Ce qui se trouve dans votre armoire à pharmacie peut vous faire plus de mal que de bien. Pour la sixième année consécutive, Prescrire publie un bilan « des médicaments à écarter pour mieux soigner ». La revue, rédigée et relue par une équipe de dizaines de médecins et pharmaciens, recense des cas flagrants de « médicaments plus dangereux qu’utiles », à écarter des soins.
Cette analyse, mise à jour en 2018, a donc répertorié 90 médicaments (dont 79 commercialisés en France) « plus dangereux qu’utiles », indique la revue que les a donc classés par domaine thérapeutique. En gastro-entérologie, par exemple, on retrouve des médicaments courants comme le nifuroxazide (Ercéfuryl ou autre) « dont la balance bénéfices-risques est défavorable dans toutes les indications dans lesquelles ils sont autorisés », écrit la revue.

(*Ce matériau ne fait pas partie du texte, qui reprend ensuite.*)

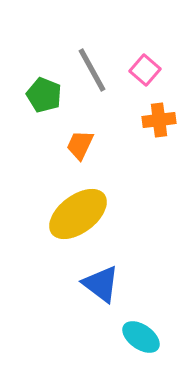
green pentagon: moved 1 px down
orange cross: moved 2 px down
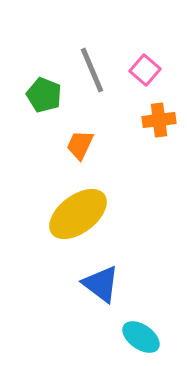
gray line: rotated 6 degrees clockwise
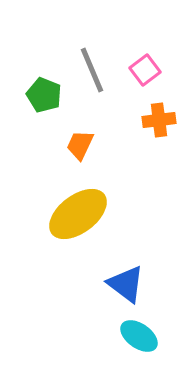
pink square: rotated 12 degrees clockwise
blue triangle: moved 25 px right
cyan ellipse: moved 2 px left, 1 px up
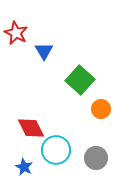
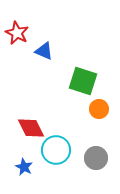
red star: moved 1 px right
blue triangle: rotated 36 degrees counterclockwise
green square: moved 3 px right, 1 px down; rotated 24 degrees counterclockwise
orange circle: moved 2 px left
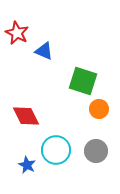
red diamond: moved 5 px left, 12 px up
gray circle: moved 7 px up
blue star: moved 3 px right, 2 px up
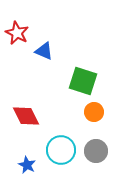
orange circle: moved 5 px left, 3 px down
cyan circle: moved 5 px right
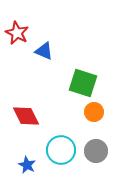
green square: moved 2 px down
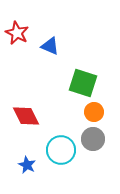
blue triangle: moved 6 px right, 5 px up
gray circle: moved 3 px left, 12 px up
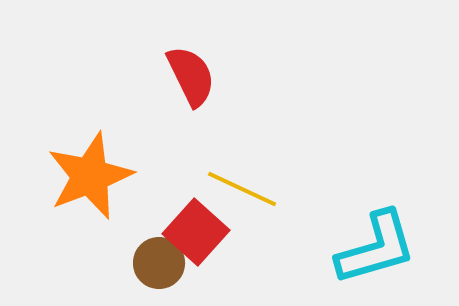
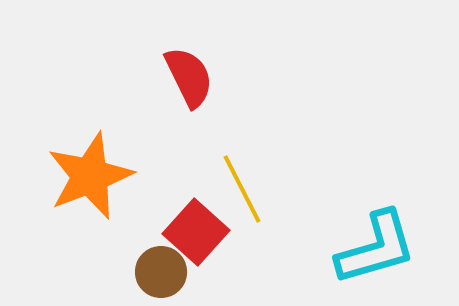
red semicircle: moved 2 px left, 1 px down
yellow line: rotated 38 degrees clockwise
brown circle: moved 2 px right, 9 px down
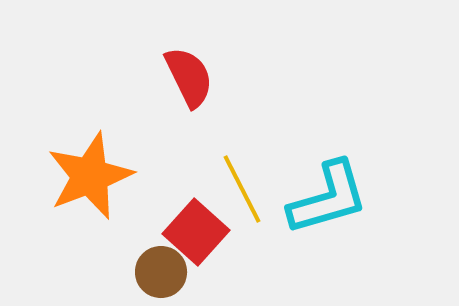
cyan L-shape: moved 48 px left, 50 px up
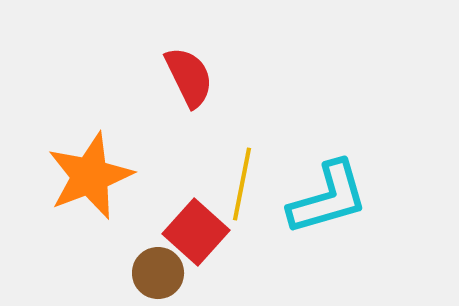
yellow line: moved 5 px up; rotated 38 degrees clockwise
brown circle: moved 3 px left, 1 px down
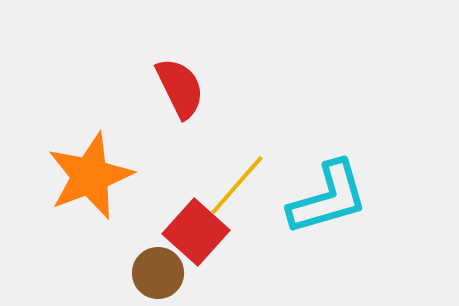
red semicircle: moved 9 px left, 11 px down
yellow line: moved 5 px left, 1 px down; rotated 30 degrees clockwise
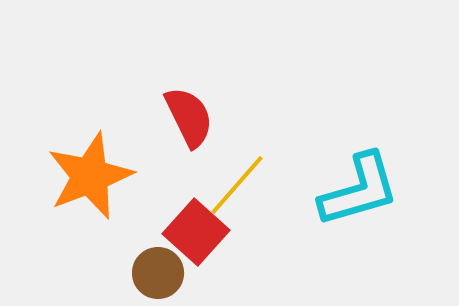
red semicircle: moved 9 px right, 29 px down
cyan L-shape: moved 31 px right, 8 px up
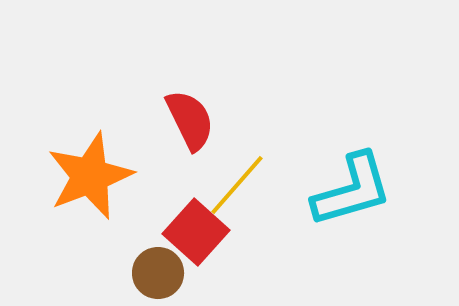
red semicircle: moved 1 px right, 3 px down
cyan L-shape: moved 7 px left
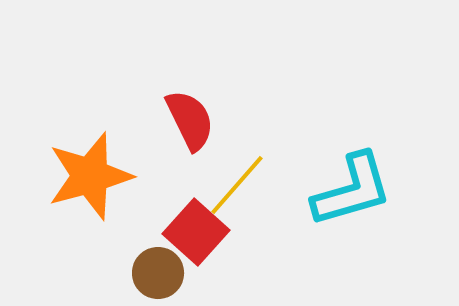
orange star: rotated 6 degrees clockwise
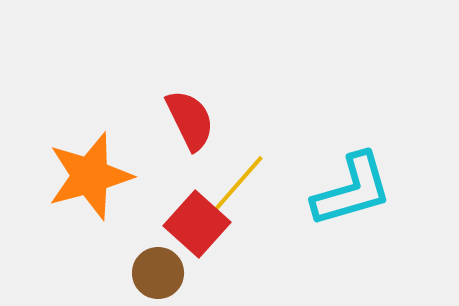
red square: moved 1 px right, 8 px up
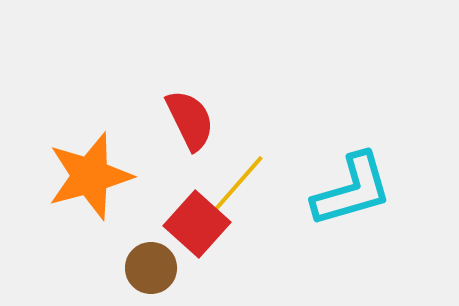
brown circle: moved 7 px left, 5 px up
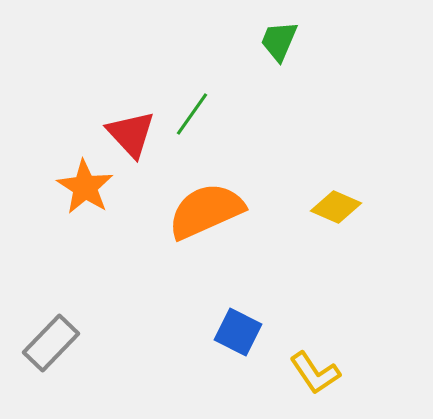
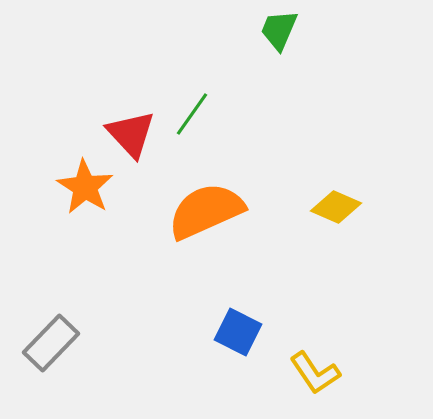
green trapezoid: moved 11 px up
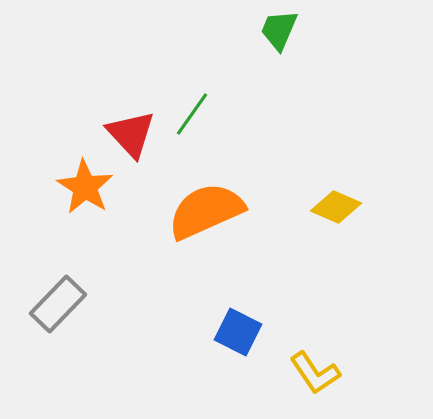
gray rectangle: moved 7 px right, 39 px up
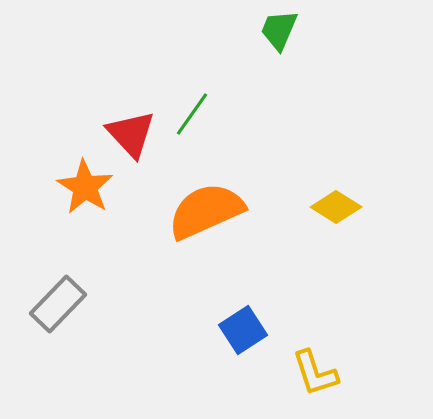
yellow diamond: rotated 9 degrees clockwise
blue square: moved 5 px right, 2 px up; rotated 30 degrees clockwise
yellow L-shape: rotated 16 degrees clockwise
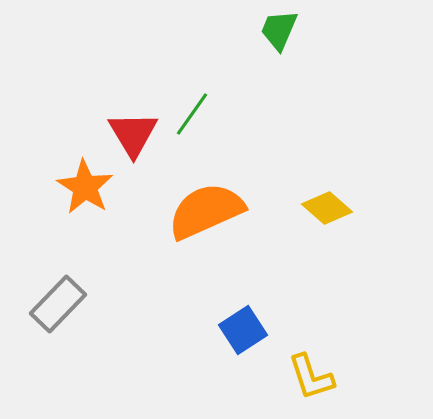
red triangle: moved 2 px right; rotated 12 degrees clockwise
yellow diamond: moved 9 px left, 1 px down; rotated 9 degrees clockwise
yellow L-shape: moved 4 px left, 4 px down
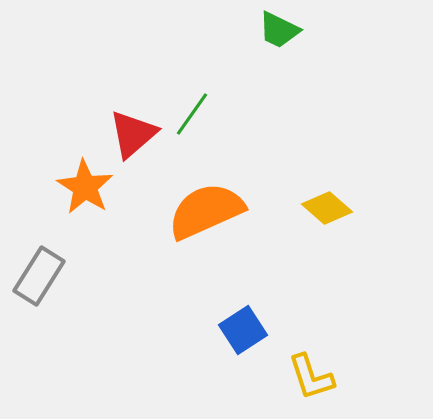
green trapezoid: rotated 87 degrees counterclockwise
red triangle: rotated 20 degrees clockwise
gray rectangle: moved 19 px left, 28 px up; rotated 12 degrees counterclockwise
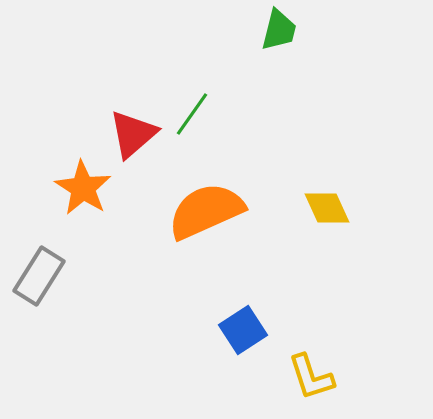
green trapezoid: rotated 102 degrees counterclockwise
orange star: moved 2 px left, 1 px down
yellow diamond: rotated 24 degrees clockwise
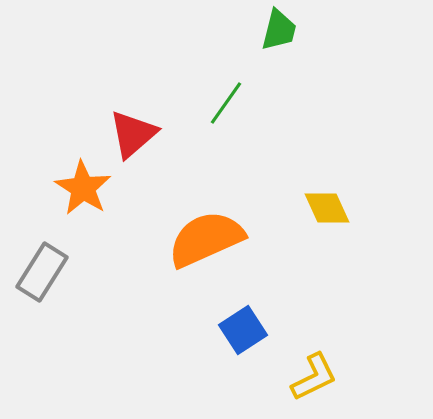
green line: moved 34 px right, 11 px up
orange semicircle: moved 28 px down
gray rectangle: moved 3 px right, 4 px up
yellow L-shape: moved 3 px right; rotated 98 degrees counterclockwise
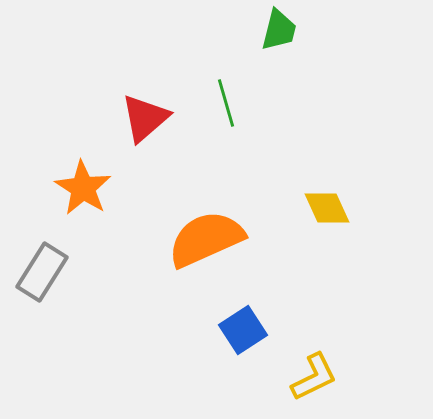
green line: rotated 51 degrees counterclockwise
red triangle: moved 12 px right, 16 px up
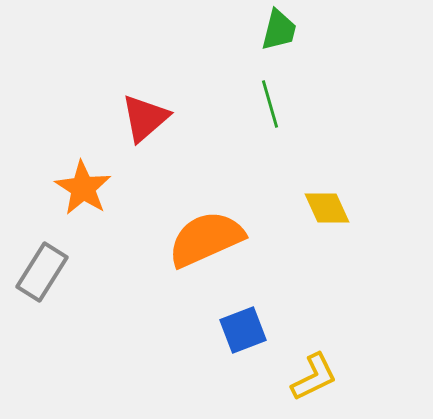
green line: moved 44 px right, 1 px down
blue square: rotated 12 degrees clockwise
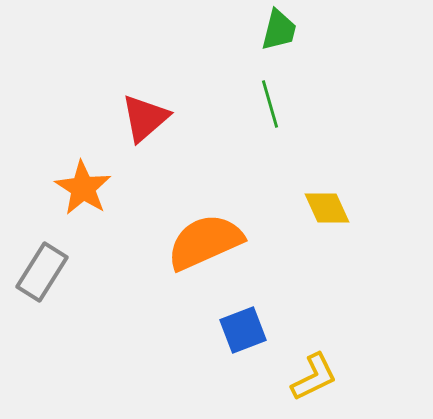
orange semicircle: moved 1 px left, 3 px down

La dompéridone (le Motilium par exemple) figure dans ces cas-là exposent à des troubles du rythme cardiaque et des morts subites. Parmi les anti-inflammatoires non stéroïdiens (AINS), qui encombrent certainement vos trousses à pharmacie, le kétoprofène en gel (le Ketum gel ou autre) expose à un surcroît de photosensibilisations (eczémas, éruptions bulleuses) par rapport à d’autres AINS topiques aussi efficaces », explique Prescrire.